Allarme e Richieste di Ristori
La situazione è stata descritta come ‘grave’ dai coltivatori stessi, che denunciano perdite ingenti e incertezza per il futuro. La Coldiretti Fvg ha immediatamente sollecitato l'intervento del governo, chiedendo ristori specifici per le aziende agricole colpite e interventi strutturali volti a garantire la resilienza dell'agricoltura al cambiamento climatico. L’associazione sottolinea la necessità di investimenti in sistemi di irrigazione efficienti e pratiche agricole sostenibili.
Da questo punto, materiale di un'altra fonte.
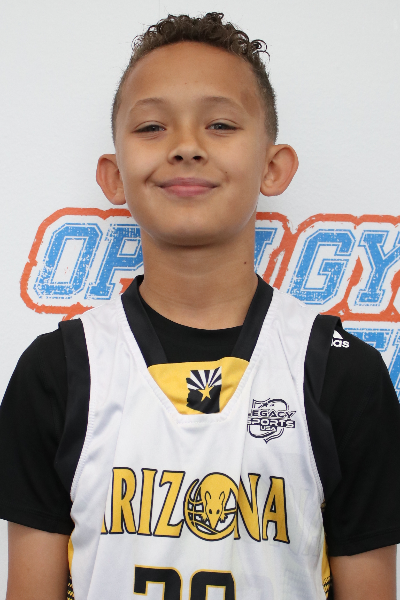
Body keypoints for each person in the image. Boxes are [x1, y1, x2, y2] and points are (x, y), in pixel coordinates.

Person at [1, 12, 399, 600]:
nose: (186, 147)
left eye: (219, 124)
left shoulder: (344, 375)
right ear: (114, 177)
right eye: (152, 127)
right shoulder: (56, 372)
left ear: (272, 167)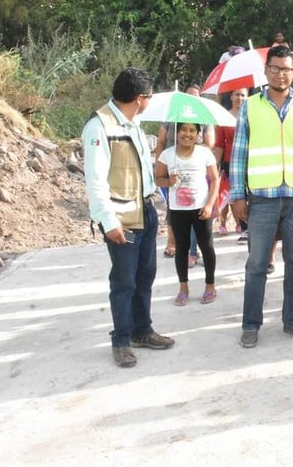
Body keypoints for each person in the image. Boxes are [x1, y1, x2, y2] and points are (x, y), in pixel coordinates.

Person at [229, 45, 293, 348]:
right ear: (266, 70)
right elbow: (238, 154)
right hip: (262, 197)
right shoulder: (251, 106)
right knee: (257, 263)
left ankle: (292, 319)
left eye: (287, 69)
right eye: (275, 68)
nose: (281, 74)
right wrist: (237, 195)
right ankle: (251, 324)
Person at [82, 67, 174, 367]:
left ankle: (142, 330)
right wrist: (108, 221)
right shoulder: (100, 127)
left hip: (144, 209)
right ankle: (121, 340)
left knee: (145, 275)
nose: (149, 102)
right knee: (124, 281)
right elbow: (95, 181)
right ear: (139, 98)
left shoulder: (133, 123)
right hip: (121, 215)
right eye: (148, 97)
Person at [155, 122, 219, 306]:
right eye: (183, 130)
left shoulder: (204, 153)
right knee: (181, 248)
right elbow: (158, 178)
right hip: (177, 210)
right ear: (177, 132)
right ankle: (183, 288)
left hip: (201, 209)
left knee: (206, 246)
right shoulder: (167, 155)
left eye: (192, 130)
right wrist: (169, 181)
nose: (187, 134)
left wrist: (209, 205)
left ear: (198, 134)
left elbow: (215, 180)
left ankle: (210, 286)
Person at [215, 87, 248, 238]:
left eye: (243, 95)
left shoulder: (251, 116)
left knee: (250, 196)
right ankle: (239, 225)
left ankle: (247, 226)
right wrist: (216, 166)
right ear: (231, 97)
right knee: (233, 196)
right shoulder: (223, 118)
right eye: (237, 94)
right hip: (229, 162)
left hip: (249, 162)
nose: (239, 98)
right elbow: (220, 144)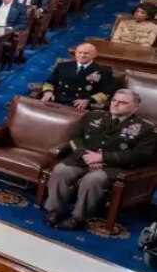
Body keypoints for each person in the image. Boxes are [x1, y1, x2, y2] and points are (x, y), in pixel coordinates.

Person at [44, 89, 157, 231]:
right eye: (114, 100)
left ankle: (78, 218)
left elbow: (139, 155)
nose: (116, 104)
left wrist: (103, 158)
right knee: (61, 170)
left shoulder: (146, 129)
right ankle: (54, 210)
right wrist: (85, 154)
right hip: (83, 159)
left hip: (111, 166)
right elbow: (75, 138)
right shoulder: (92, 115)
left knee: (92, 181)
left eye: (123, 103)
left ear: (135, 107)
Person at [41, 43, 114, 110]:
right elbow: (49, 82)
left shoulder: (104, 71)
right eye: (79, 52)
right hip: (56, 99)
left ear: (94, 55)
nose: (82, 55)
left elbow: (105, 93)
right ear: (75, 53)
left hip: (80, 105)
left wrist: (88, 101)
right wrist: (48, 92)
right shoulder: (62, 66)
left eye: (86, 53)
La Regione FVG ha risposto con prontezza, attivando l'utilizzo dei fondi nazionali previsti per lo stato di emergenza. Questo dovrebbe consentire alle aziende agricole di accedere a finanziamenti agevolati per la riparazione dei danni e per l’implementazione di misure di adattamento al clima estremo. La Regione si impegna inoltre a monitorare costantemente la situazione, fornendo supporto tecnico ai coltivatori e promuovendo azioni di prevenzione.
La crisi agricola del FVG si inserisce in un quadro più ampio di difficoltà che affliggono l’agricoltura italiana, segnata da anni di siccità e da un aumento delle temperature. La situazione evidenzia la vulnerabilità del settore e la necessità di politiche agricole innovative, capaci di coniugare la produzione alimentare con la tutela dell'ambiente.